Given information:
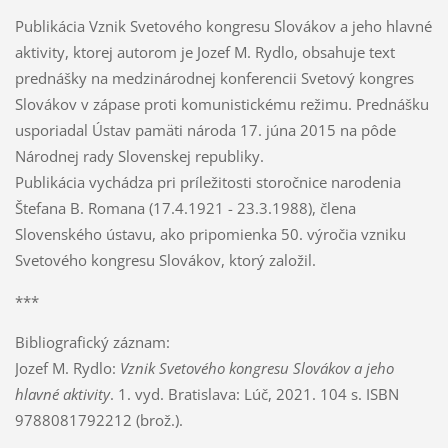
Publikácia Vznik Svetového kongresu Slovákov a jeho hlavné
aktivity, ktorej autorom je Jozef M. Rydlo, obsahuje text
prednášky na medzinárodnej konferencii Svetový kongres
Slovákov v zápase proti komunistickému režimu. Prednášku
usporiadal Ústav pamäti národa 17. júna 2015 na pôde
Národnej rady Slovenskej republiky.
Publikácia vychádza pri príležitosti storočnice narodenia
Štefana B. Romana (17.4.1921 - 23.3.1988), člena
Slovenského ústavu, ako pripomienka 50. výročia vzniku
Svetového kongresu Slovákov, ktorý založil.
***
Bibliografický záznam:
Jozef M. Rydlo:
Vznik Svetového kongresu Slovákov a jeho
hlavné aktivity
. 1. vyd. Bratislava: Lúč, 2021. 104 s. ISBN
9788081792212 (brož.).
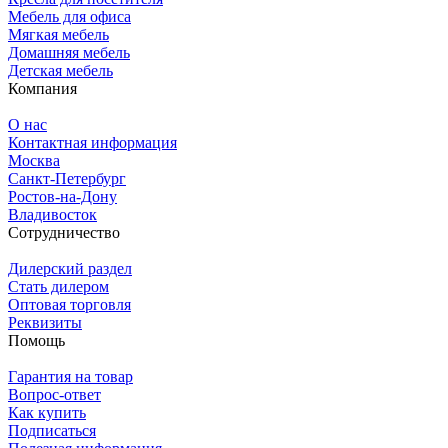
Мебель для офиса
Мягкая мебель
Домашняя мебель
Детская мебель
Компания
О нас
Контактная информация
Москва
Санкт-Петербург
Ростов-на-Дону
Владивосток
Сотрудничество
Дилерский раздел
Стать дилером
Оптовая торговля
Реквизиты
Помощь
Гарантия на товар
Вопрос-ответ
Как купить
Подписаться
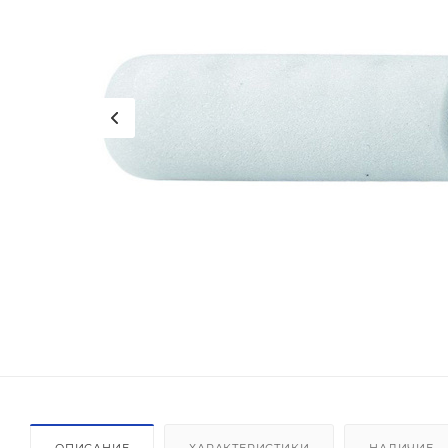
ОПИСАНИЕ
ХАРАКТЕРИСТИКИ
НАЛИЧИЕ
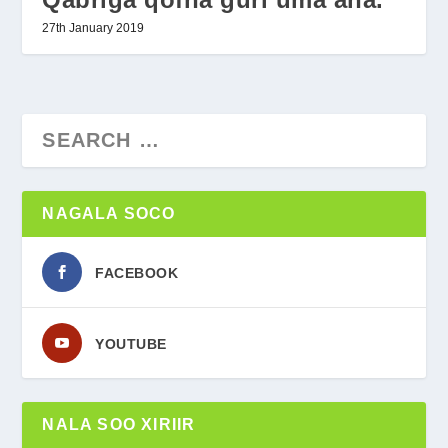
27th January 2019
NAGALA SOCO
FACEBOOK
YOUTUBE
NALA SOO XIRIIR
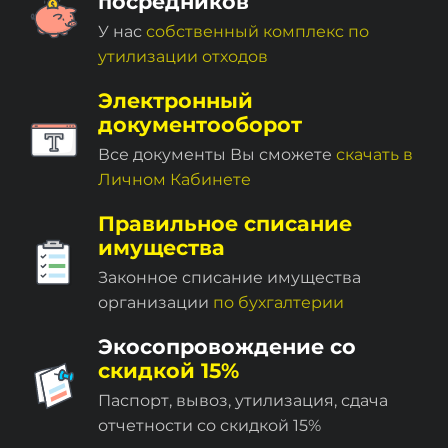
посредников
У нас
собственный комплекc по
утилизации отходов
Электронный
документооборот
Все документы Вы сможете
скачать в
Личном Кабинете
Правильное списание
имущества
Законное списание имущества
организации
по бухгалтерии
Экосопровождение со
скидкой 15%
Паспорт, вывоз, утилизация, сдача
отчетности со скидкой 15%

Problem details: Scan the lines above for "kongresu", then copy every one that has it.

Your solution:
Publikácia Vznik Svetového kongresu Slovákov a jeho hlavné
Svetového kongresu Slovákov, ktorý založil.
Vznik Svetového kongresu Slovákov a jeho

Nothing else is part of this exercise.